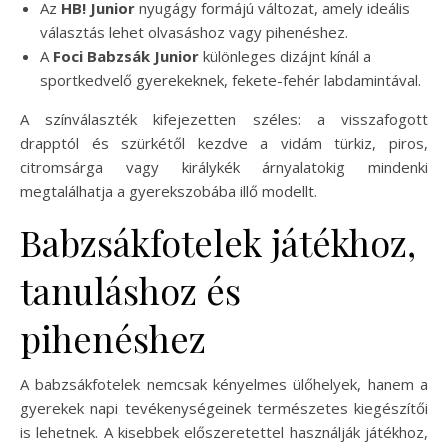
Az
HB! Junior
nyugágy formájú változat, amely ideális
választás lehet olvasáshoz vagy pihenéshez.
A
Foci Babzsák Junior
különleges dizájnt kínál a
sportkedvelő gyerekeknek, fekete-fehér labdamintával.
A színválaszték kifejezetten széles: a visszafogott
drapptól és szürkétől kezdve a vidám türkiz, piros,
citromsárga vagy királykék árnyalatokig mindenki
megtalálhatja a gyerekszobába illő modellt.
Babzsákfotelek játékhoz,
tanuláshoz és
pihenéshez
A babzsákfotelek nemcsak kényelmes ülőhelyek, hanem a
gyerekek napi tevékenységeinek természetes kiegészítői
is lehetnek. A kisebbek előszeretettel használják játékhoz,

# # # # # # #

### TO-DO ITEM:
Could you say how many lines in the data above contain "játékhoz"? Reply with the number alone.

### REPLY TO THE TASK:
2